● GIVEN PASSAGE

* * *

Our busy year of design challenges started off with a call for garden decor in January. With entries from across the country of sculptures, planters and birdhouses, our judges Katie and Chris had the difficult task of picking a winner. They decided on a design they considered to be a triple threat- with beautiful craftsmanship; a creative, unique design; and functional. What they didn’t realize during their deliberation, that they were inviting Beau Lyday of North Carolina into the UncommonGoods artist family. Meet Beau, a carpenter whose skills were passed from generations and a philosopher whose view on art and life is sure to inspire.

What was the inspiration behind the Garden Tool Box Tote?
My wife loves Pinterest and she pinned a garden box on her “Projects for Beau” board. Using the rake for a handle was a really neat idea. I made her a gothic style garden box for a present. That got me thinking about my grandfather Pennington. He was a carpenter. He passed before I was born, but I remember playing with his tool box in the shed. Wooden tool boxes used to be a commonplace item, but are rare now. Using the handle idea and my memories of my granddads tool box, I came up with a strong serviceable garden tool box tote.

* * *

● GIVEN ENTRIES
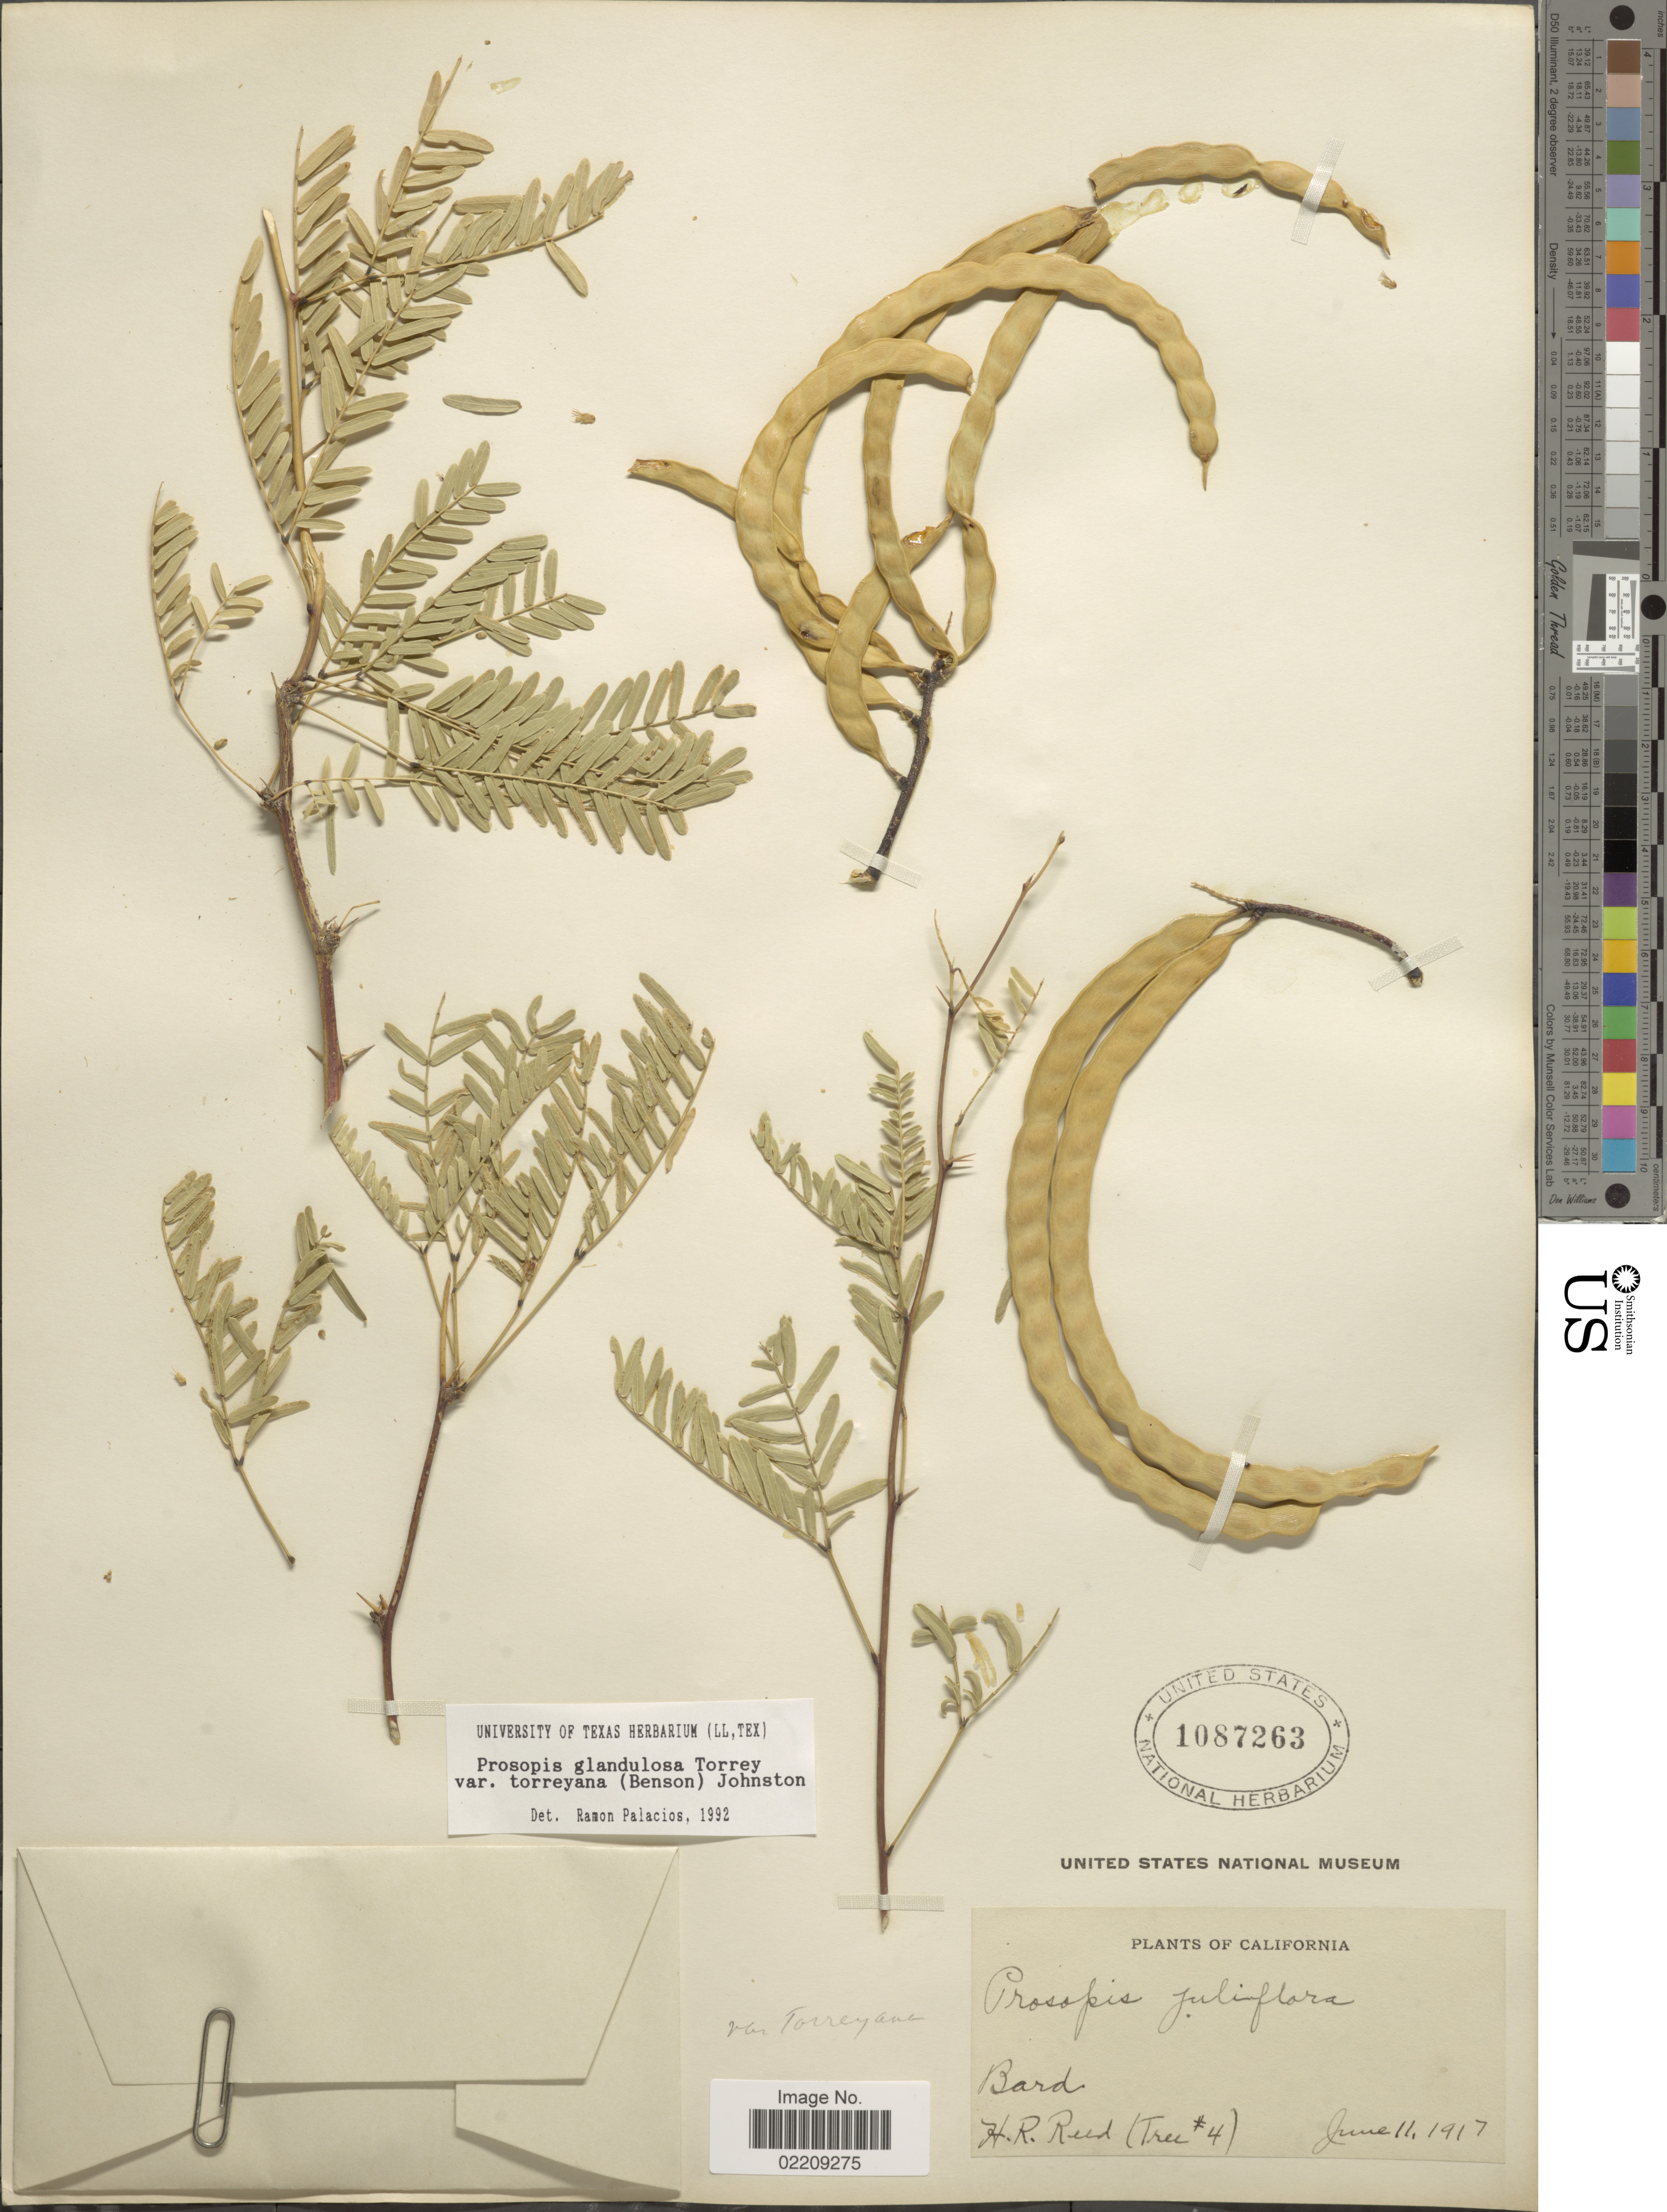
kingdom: Plantae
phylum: Tracheophyta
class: Magnoliopsida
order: Fabales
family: Fabaceae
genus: Neltuma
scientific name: Neltuma odorata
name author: (Torr. & Frém.) C. E. Hughes & G.P. Lewis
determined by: Strong, Mark T., (BOT), Smithsonian Institution - National Museum of Natural History (UNITED STATES)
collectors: H. Reed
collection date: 1917-06-11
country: United States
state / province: California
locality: Bard, (Tree #4) [unsure placement].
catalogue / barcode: US 1087263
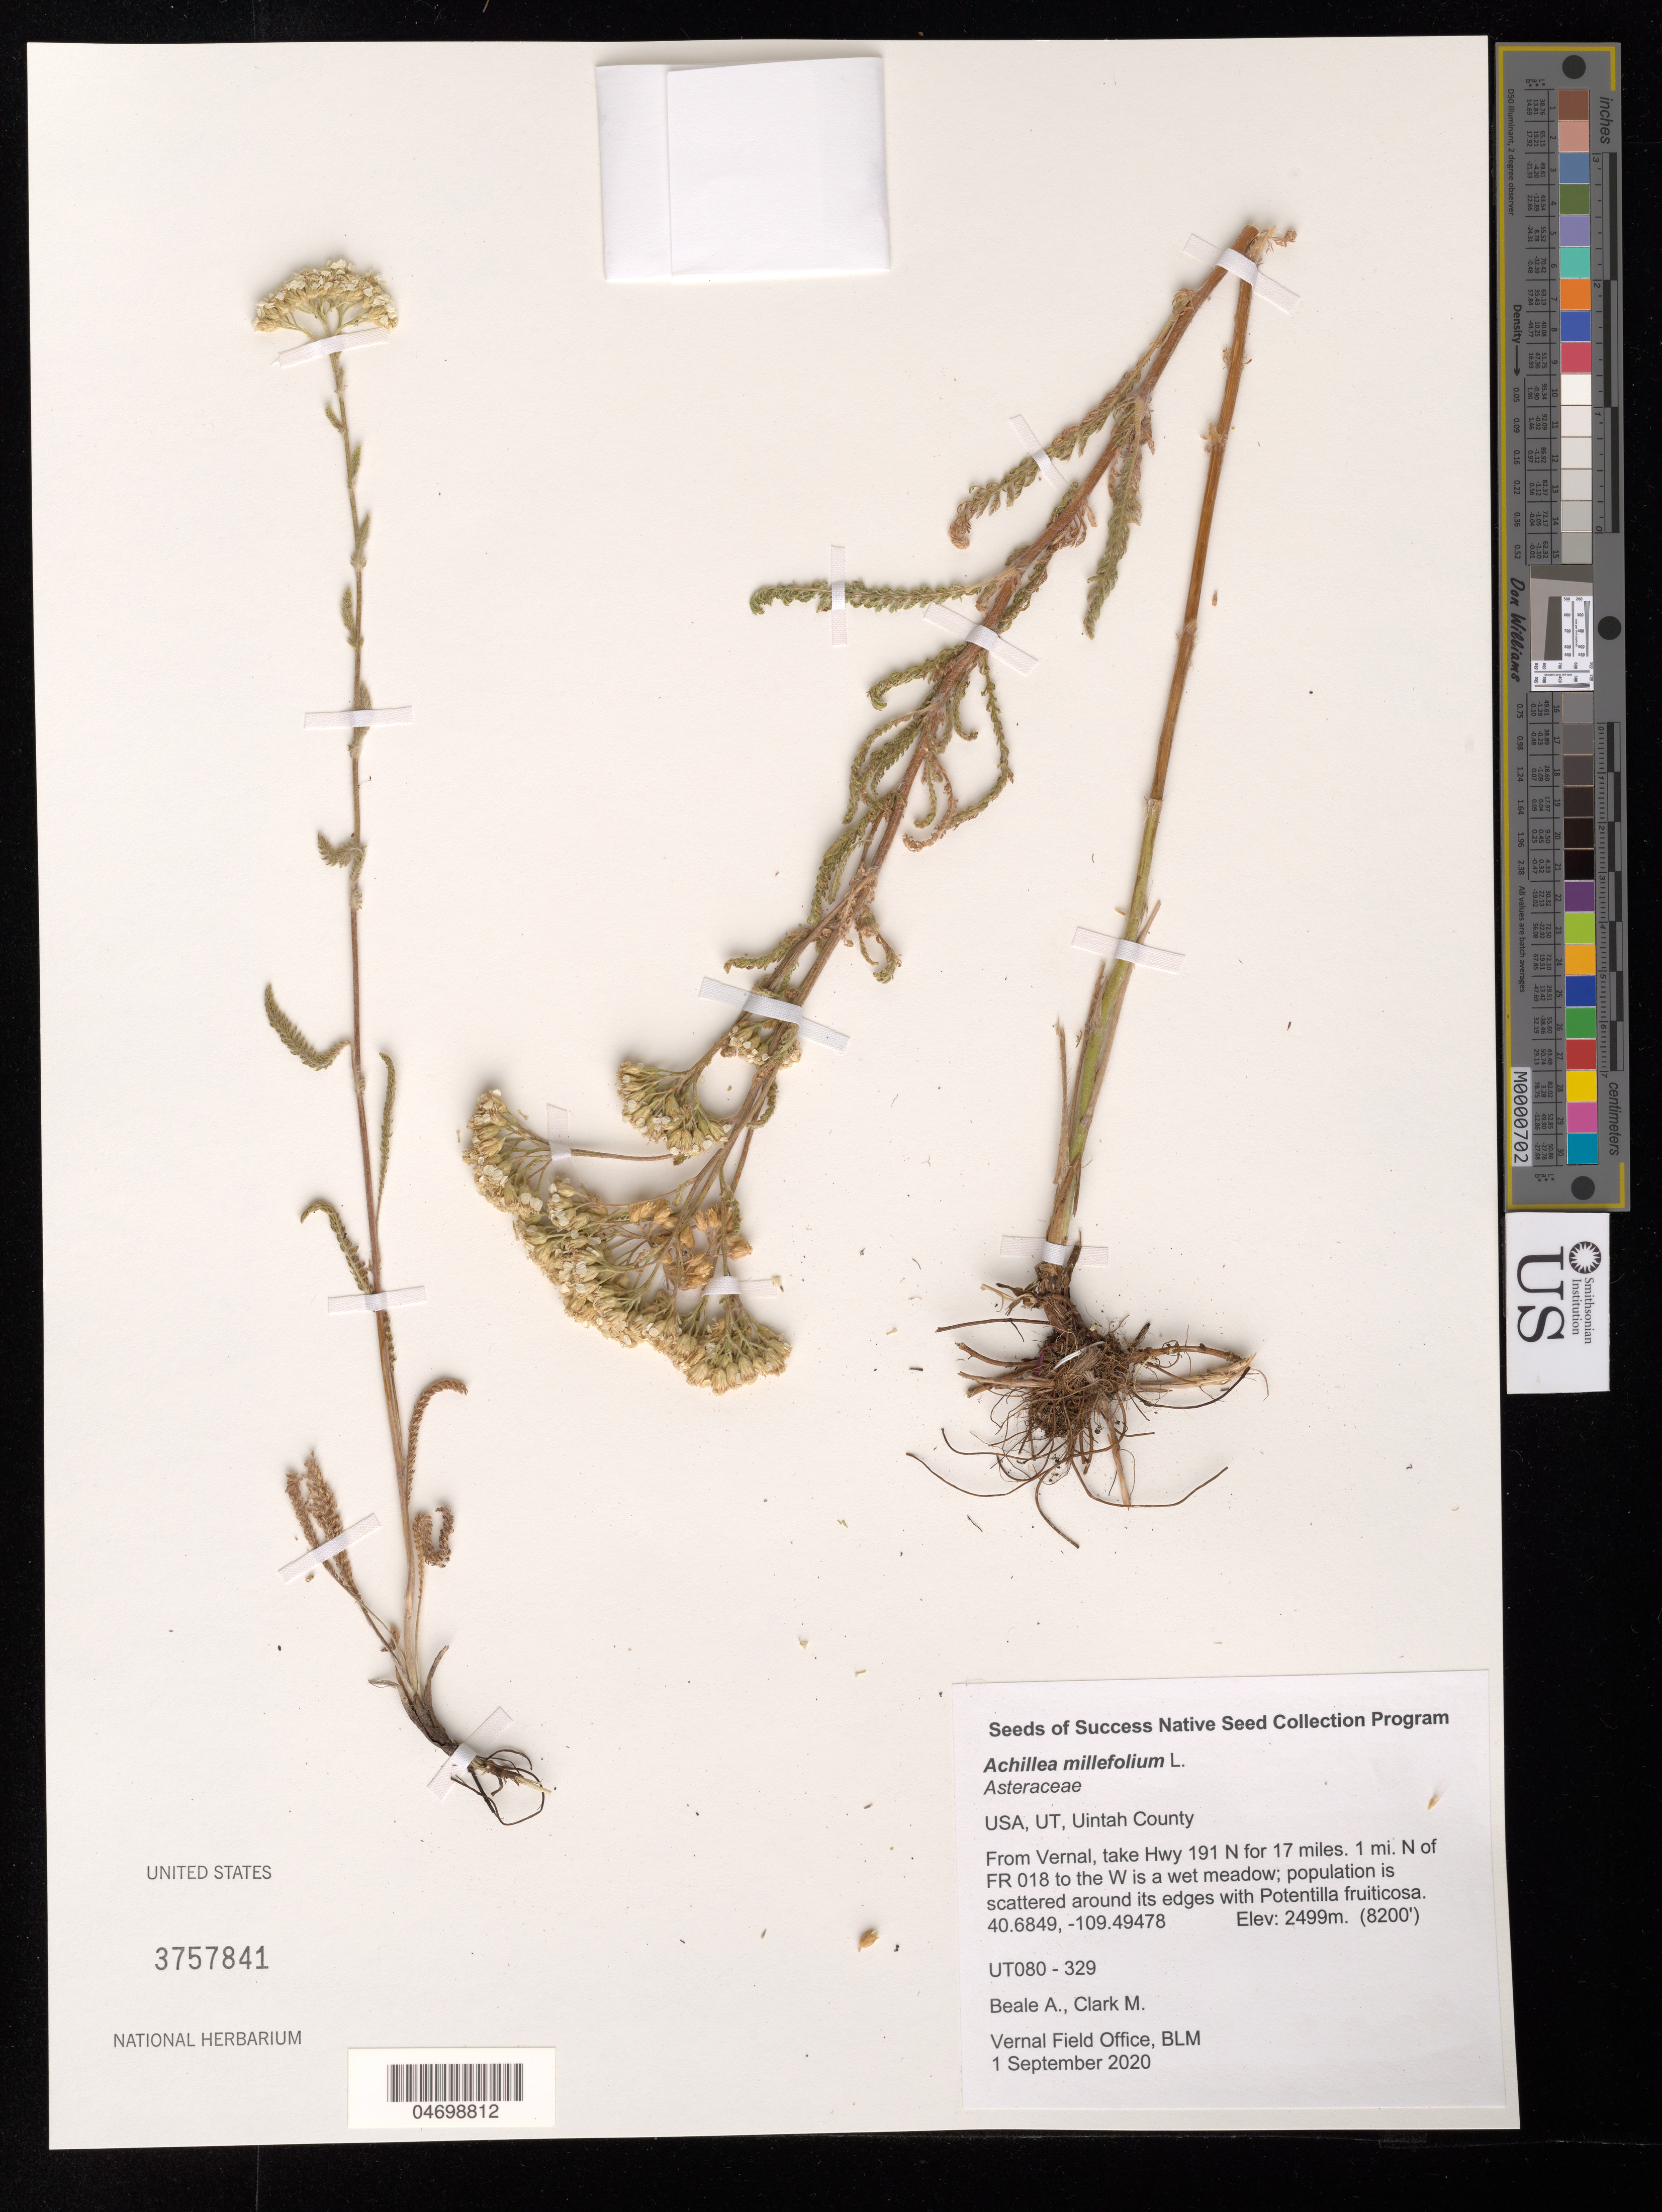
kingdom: Plantae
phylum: Tracheophyta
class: Magnoliopsida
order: Asterales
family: Asteraceae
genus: Achillea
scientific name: Achillea millefolium 'Fire King'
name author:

* * *

● EXERCISE TASK
In the interview about the Garden Tool Box Tote, what trade did Beau's grandfather Pennington work in? The lines have no connection to the interview.

● SOLUTION
He was a carpenter.